▼

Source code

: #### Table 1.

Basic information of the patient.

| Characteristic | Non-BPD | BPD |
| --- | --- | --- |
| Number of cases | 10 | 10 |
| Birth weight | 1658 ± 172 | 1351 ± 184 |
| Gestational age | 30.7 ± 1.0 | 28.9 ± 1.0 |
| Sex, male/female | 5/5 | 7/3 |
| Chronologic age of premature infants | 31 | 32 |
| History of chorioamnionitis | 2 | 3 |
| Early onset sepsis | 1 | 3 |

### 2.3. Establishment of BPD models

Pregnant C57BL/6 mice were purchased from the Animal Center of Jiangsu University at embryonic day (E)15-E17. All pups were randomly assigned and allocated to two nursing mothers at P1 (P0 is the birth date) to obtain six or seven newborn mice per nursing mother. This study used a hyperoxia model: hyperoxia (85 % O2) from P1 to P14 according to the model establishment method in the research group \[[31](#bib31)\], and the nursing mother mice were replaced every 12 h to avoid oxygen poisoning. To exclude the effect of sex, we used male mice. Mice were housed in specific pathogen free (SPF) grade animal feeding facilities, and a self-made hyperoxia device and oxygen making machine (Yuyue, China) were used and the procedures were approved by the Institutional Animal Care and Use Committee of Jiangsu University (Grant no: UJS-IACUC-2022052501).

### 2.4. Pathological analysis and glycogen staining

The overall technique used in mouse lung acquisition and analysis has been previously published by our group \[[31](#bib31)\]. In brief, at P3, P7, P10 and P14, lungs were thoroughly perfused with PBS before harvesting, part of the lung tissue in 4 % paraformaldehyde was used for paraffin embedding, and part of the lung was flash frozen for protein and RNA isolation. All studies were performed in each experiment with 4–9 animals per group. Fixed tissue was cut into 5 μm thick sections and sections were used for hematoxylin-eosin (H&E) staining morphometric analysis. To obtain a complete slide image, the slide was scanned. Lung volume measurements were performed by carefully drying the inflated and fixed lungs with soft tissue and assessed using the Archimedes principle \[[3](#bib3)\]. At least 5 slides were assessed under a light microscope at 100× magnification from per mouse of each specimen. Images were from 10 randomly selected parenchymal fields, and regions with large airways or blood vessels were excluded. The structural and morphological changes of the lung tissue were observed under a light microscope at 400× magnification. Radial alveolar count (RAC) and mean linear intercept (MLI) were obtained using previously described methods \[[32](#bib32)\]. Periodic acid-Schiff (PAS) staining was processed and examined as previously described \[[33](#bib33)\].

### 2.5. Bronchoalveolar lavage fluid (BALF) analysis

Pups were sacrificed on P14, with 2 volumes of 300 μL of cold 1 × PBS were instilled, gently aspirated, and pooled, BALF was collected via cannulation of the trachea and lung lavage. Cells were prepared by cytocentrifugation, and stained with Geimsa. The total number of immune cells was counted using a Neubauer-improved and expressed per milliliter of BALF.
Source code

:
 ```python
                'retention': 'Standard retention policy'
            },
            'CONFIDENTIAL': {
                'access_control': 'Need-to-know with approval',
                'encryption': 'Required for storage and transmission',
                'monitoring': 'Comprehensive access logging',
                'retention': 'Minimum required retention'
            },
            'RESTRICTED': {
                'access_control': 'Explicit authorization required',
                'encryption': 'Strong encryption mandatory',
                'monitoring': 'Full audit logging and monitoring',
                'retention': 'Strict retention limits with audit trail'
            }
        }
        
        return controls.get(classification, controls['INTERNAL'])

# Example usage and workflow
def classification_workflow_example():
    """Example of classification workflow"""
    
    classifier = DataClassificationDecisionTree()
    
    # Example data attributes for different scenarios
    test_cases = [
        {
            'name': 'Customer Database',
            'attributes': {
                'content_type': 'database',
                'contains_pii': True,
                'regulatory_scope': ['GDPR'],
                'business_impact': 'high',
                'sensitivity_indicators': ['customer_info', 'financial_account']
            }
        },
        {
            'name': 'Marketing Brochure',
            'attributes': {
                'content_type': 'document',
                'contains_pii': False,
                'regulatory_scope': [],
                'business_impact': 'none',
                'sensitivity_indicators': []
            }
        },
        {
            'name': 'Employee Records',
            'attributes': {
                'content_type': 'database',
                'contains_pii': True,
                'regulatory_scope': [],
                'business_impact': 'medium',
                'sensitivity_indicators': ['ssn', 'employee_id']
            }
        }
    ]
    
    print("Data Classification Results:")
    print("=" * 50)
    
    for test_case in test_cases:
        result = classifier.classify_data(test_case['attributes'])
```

▲

Return all lines of the material above in which "retention" occurs.

**Your solution:**
                'retention': 'Standard retention policy'
                'retention': 'Minimum required retention'
                'retention': 'Strict retention limits with audit trail'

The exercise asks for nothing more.